EXERCISE BRIEF
Please give back the listing below word for word, without the images.

DATA SECTION

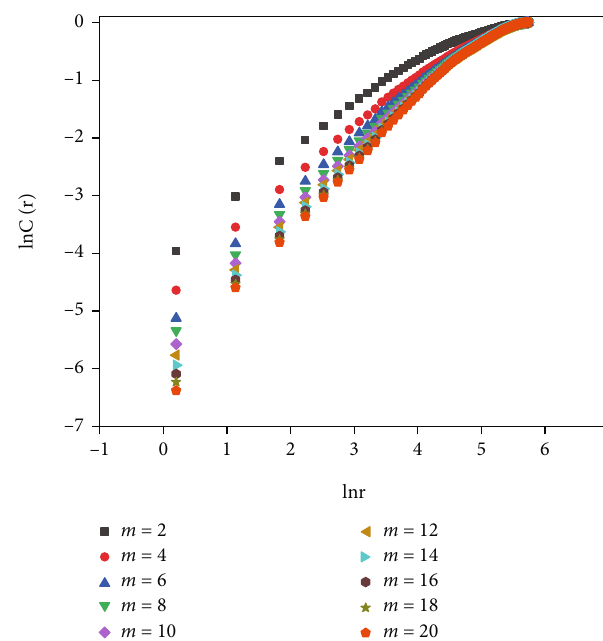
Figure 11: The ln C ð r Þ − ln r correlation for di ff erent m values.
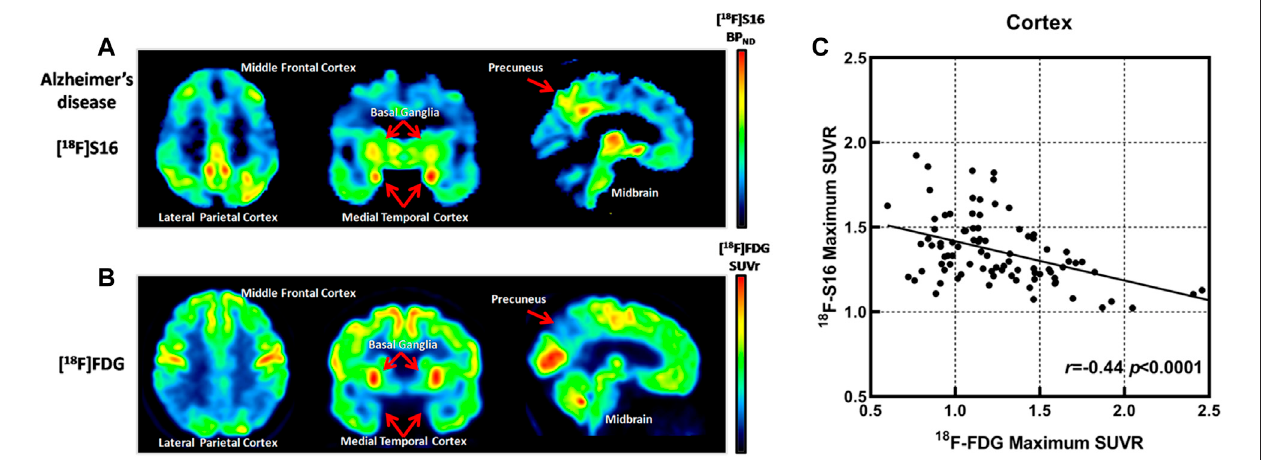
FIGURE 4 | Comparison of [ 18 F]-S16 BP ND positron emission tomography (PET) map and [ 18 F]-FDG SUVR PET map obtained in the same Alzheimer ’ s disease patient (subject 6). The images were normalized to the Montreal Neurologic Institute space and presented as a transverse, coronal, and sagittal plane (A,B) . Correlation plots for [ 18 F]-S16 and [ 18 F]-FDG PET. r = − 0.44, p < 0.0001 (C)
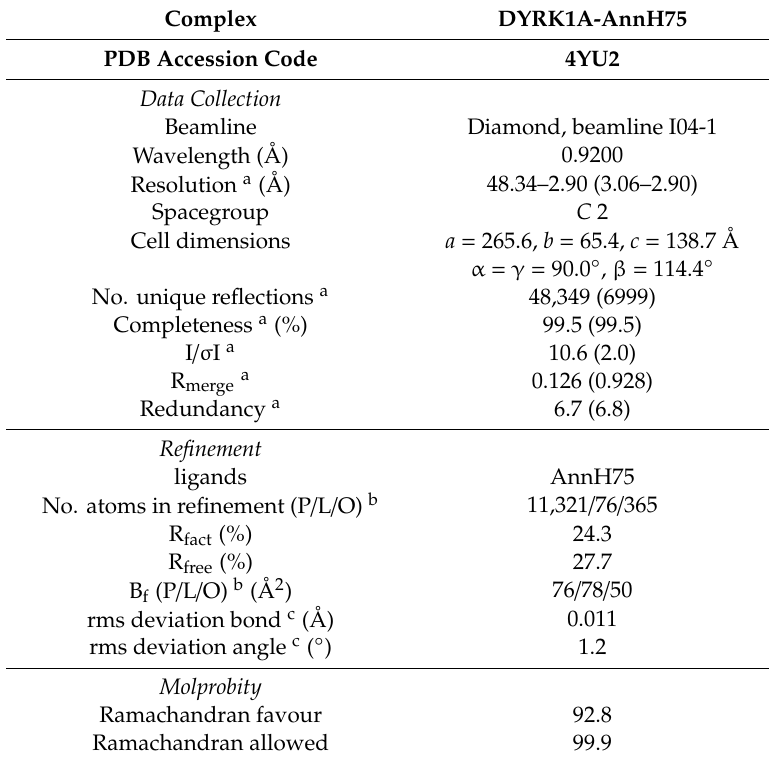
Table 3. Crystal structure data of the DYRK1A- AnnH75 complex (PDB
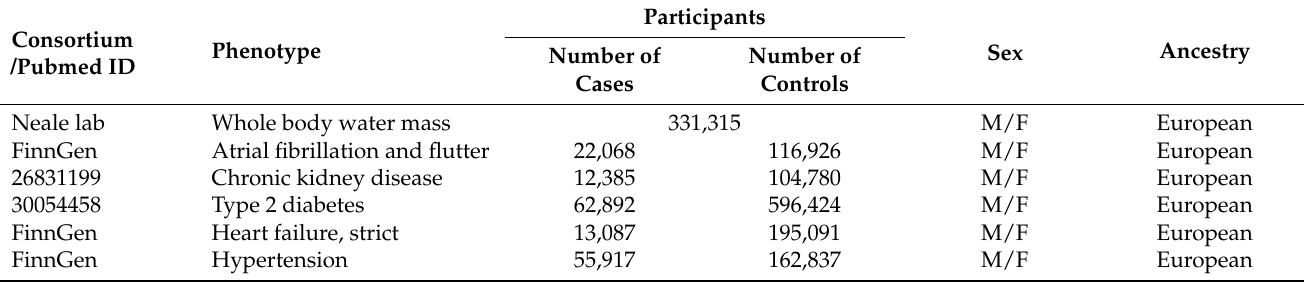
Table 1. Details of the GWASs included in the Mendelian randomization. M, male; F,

OUTPUT BELOW
Figure 11: The ln C ð r Þ − ln r correlation for di ff erent m values.
FIGURE 4 | Comparison of [ 18 F]-S16 BP ND positron emission tomography (PET) map and [ 18 F]-FDG SUVR PET map obtained in the same Alzheimer ’ s disease patient (subject 6). The images were normalized to the Montreal Neurologic Institute space and presented as a transverse, coronal, and sagittal plane (A,B) . Correlation plots for [ 18 F]-S16 and [ 18 F]-FDG PET. r = − 0.44, p < 0.0001 (C)
Table 3. Crystal structure data of the DYRK1A- AnnH75 complex (PDB
Table 1. Details of the GWASs included in the Mendelian randomization. M, male; F,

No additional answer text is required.